▶ Stored records:
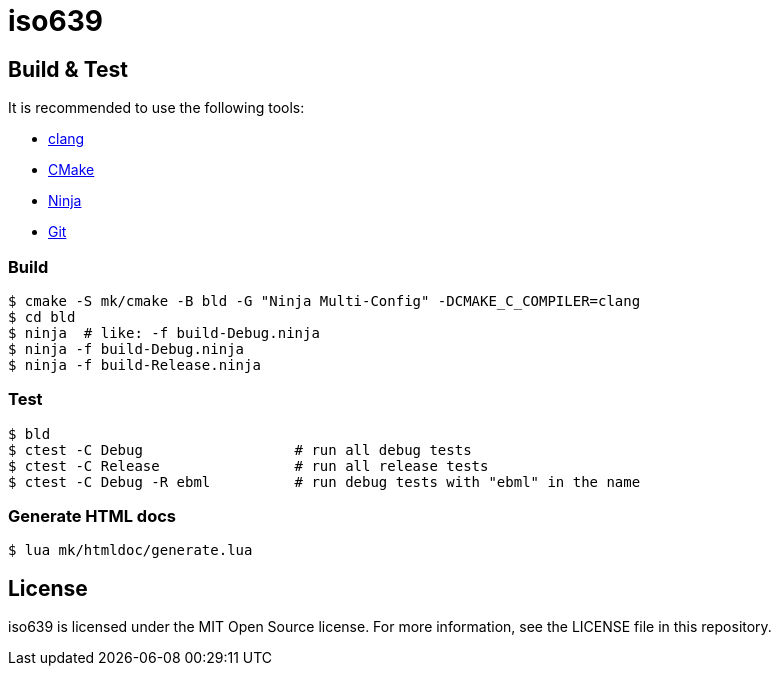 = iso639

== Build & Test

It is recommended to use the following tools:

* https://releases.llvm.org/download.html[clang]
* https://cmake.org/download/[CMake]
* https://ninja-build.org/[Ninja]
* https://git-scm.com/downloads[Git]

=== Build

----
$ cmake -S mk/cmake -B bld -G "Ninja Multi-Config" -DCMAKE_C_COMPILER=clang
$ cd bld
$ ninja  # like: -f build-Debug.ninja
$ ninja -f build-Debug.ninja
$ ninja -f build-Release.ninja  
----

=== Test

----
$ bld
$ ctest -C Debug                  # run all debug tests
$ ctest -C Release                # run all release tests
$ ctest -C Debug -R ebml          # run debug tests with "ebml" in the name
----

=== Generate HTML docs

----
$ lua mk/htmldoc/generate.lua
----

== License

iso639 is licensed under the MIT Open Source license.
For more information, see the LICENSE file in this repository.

* * *

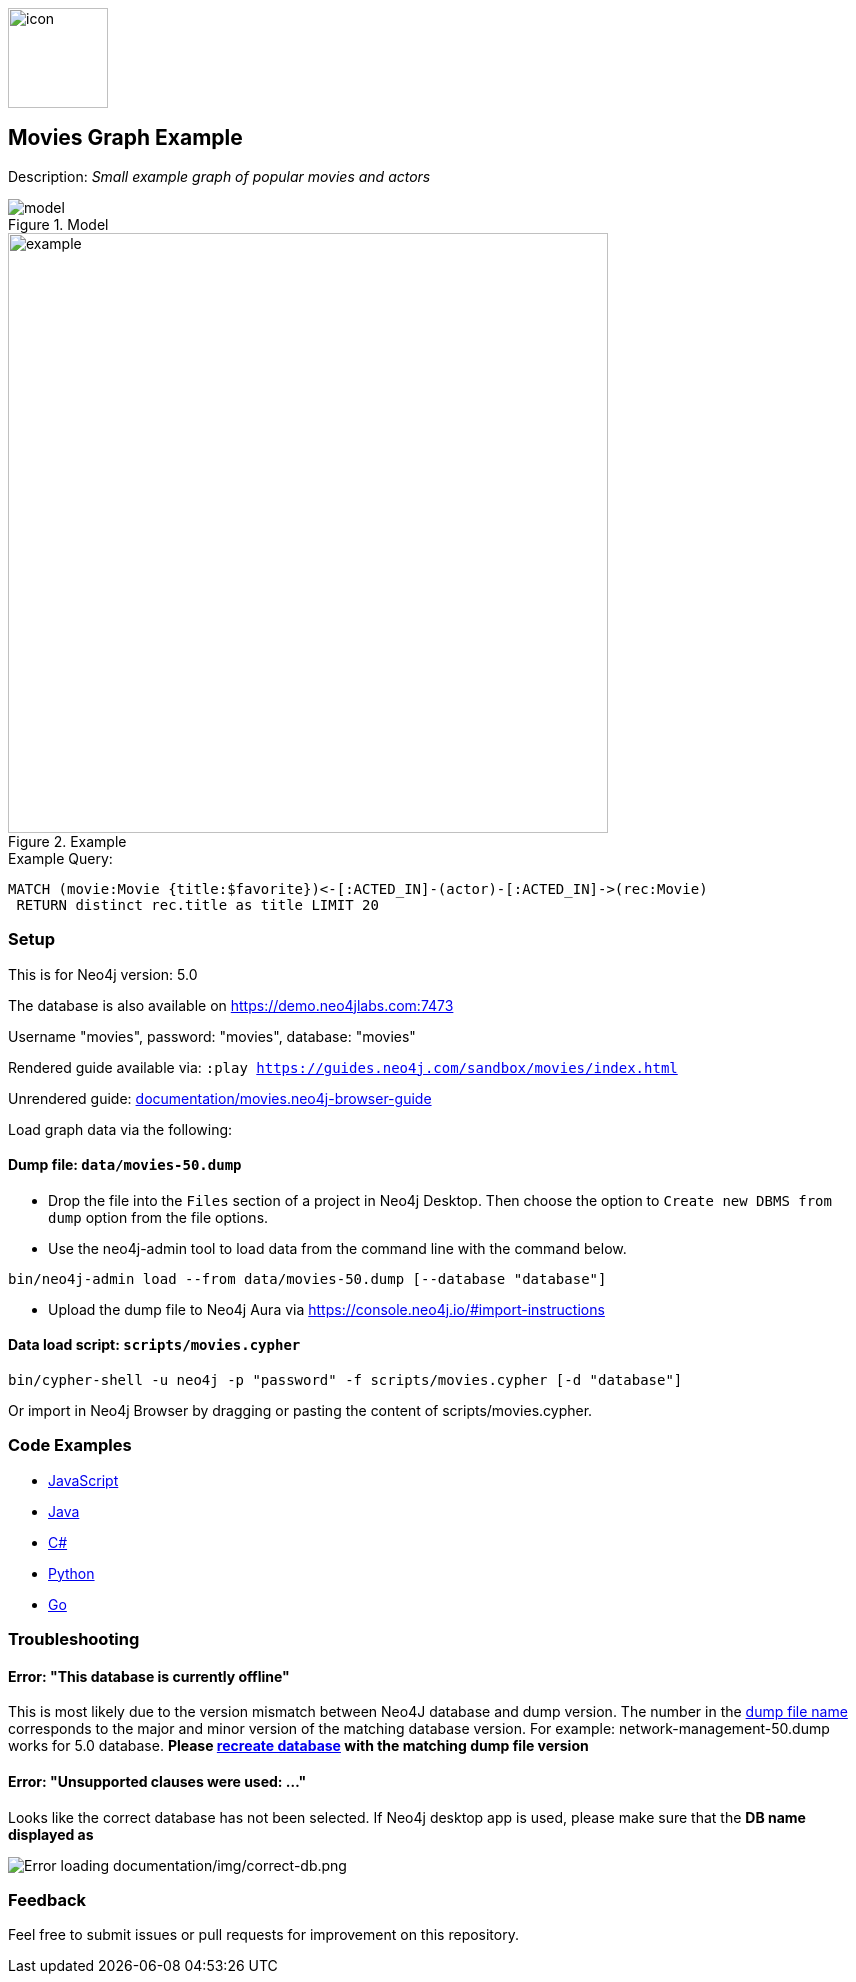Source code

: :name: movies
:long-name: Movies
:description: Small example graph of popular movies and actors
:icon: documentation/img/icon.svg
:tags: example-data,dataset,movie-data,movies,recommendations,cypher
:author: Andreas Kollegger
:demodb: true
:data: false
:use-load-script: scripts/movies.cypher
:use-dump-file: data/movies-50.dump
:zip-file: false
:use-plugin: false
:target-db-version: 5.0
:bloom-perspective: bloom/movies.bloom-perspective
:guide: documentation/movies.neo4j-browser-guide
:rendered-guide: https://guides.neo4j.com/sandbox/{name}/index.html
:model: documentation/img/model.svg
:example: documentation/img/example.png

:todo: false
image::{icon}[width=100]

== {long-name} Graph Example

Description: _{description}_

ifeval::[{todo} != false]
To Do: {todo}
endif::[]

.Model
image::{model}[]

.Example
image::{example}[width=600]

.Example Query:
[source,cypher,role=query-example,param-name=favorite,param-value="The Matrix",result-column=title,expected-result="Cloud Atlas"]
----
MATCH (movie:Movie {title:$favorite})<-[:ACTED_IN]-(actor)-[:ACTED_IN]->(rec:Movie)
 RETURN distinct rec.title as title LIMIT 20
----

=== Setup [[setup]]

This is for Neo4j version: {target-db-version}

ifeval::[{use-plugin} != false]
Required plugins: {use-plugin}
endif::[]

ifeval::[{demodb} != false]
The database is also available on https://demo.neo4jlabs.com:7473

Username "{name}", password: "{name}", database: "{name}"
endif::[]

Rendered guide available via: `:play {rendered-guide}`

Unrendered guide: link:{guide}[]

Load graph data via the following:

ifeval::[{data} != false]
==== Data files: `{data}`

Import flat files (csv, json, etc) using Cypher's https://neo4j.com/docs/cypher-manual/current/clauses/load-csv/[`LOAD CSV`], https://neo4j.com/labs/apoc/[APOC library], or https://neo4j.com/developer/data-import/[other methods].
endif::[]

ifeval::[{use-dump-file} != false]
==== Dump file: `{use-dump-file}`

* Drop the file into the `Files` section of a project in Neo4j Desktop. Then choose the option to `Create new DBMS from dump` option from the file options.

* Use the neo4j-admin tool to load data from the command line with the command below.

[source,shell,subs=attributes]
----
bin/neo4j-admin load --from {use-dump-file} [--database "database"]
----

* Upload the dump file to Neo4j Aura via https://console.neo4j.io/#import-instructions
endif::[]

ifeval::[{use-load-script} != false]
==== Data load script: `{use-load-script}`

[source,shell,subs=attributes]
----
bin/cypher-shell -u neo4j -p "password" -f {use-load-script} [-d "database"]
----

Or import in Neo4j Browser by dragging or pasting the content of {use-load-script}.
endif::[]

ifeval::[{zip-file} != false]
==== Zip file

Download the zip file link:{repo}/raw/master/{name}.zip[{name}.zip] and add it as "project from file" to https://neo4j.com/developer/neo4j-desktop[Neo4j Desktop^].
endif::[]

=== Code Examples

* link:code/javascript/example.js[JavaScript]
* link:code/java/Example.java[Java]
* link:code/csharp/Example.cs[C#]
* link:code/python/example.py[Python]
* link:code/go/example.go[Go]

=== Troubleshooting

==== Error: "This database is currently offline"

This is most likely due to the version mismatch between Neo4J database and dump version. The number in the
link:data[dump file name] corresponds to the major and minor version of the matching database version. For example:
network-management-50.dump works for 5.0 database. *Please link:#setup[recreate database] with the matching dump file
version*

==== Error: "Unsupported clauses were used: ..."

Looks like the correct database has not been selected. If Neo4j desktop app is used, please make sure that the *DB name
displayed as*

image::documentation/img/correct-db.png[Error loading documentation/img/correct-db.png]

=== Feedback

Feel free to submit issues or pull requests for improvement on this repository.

▶ What needs to be done:
With the line holding "link:data[dump file name]" as the first and the line holding "Feel free to" as the last, set down that range of the entries above exactly, and nothing else.

▶ Result for this exercise:
link:data[dump file name] corresponds to the major and minor version of the matching database version. For example:
network-management-50.dump works for 5.0 database. *Please link:#setup[recreate database] with the matching dump file
version*

==== Error: "Unsupported clauses were used: ..."

Looks like the correct database has not been selected. If Neo4j desktop app is used, please make sure that the *DB name
displayed as*

image::documentation/img/correct-db.png[Error loading documentation/img/correct-db.png]

=== Feedback

Feel free to submit issues or pull requests for improvement on this repository.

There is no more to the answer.